INFORMATION SUPPLIED:

*** Begin section ***

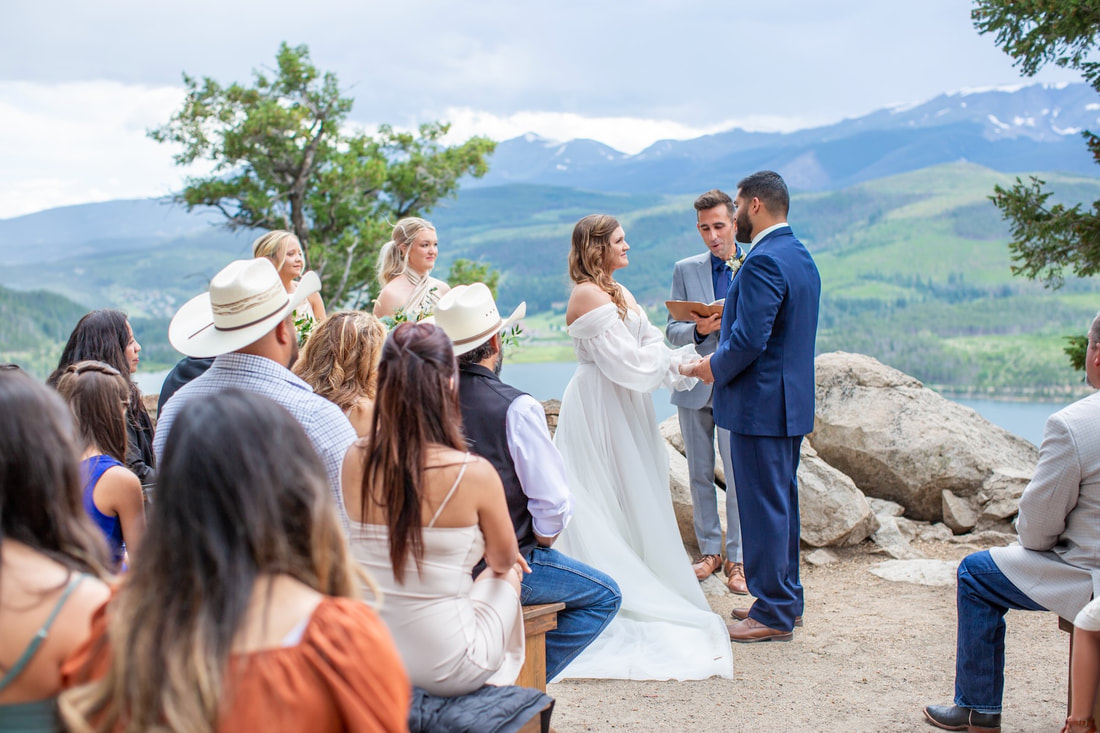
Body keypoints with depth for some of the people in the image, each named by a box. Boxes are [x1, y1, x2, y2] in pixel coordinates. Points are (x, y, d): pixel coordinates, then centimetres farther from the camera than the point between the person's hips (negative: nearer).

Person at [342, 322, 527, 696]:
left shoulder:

*** End section ***

TASK: Transcribe the listing exactly, skipping pictures.

ANSWER TO THE EXERCISE:
Body keypoints with depth for some of the people in the image, each named by a box. Boxes are [x1, y1, x2, y2] in pixel coordinates. Points are (x, y, d): pixel coordinates, then centimetres farther from the camera than the point between the person's hips (negative: nearer).

Person at [342, 322, 527, 696]:
left shoulder:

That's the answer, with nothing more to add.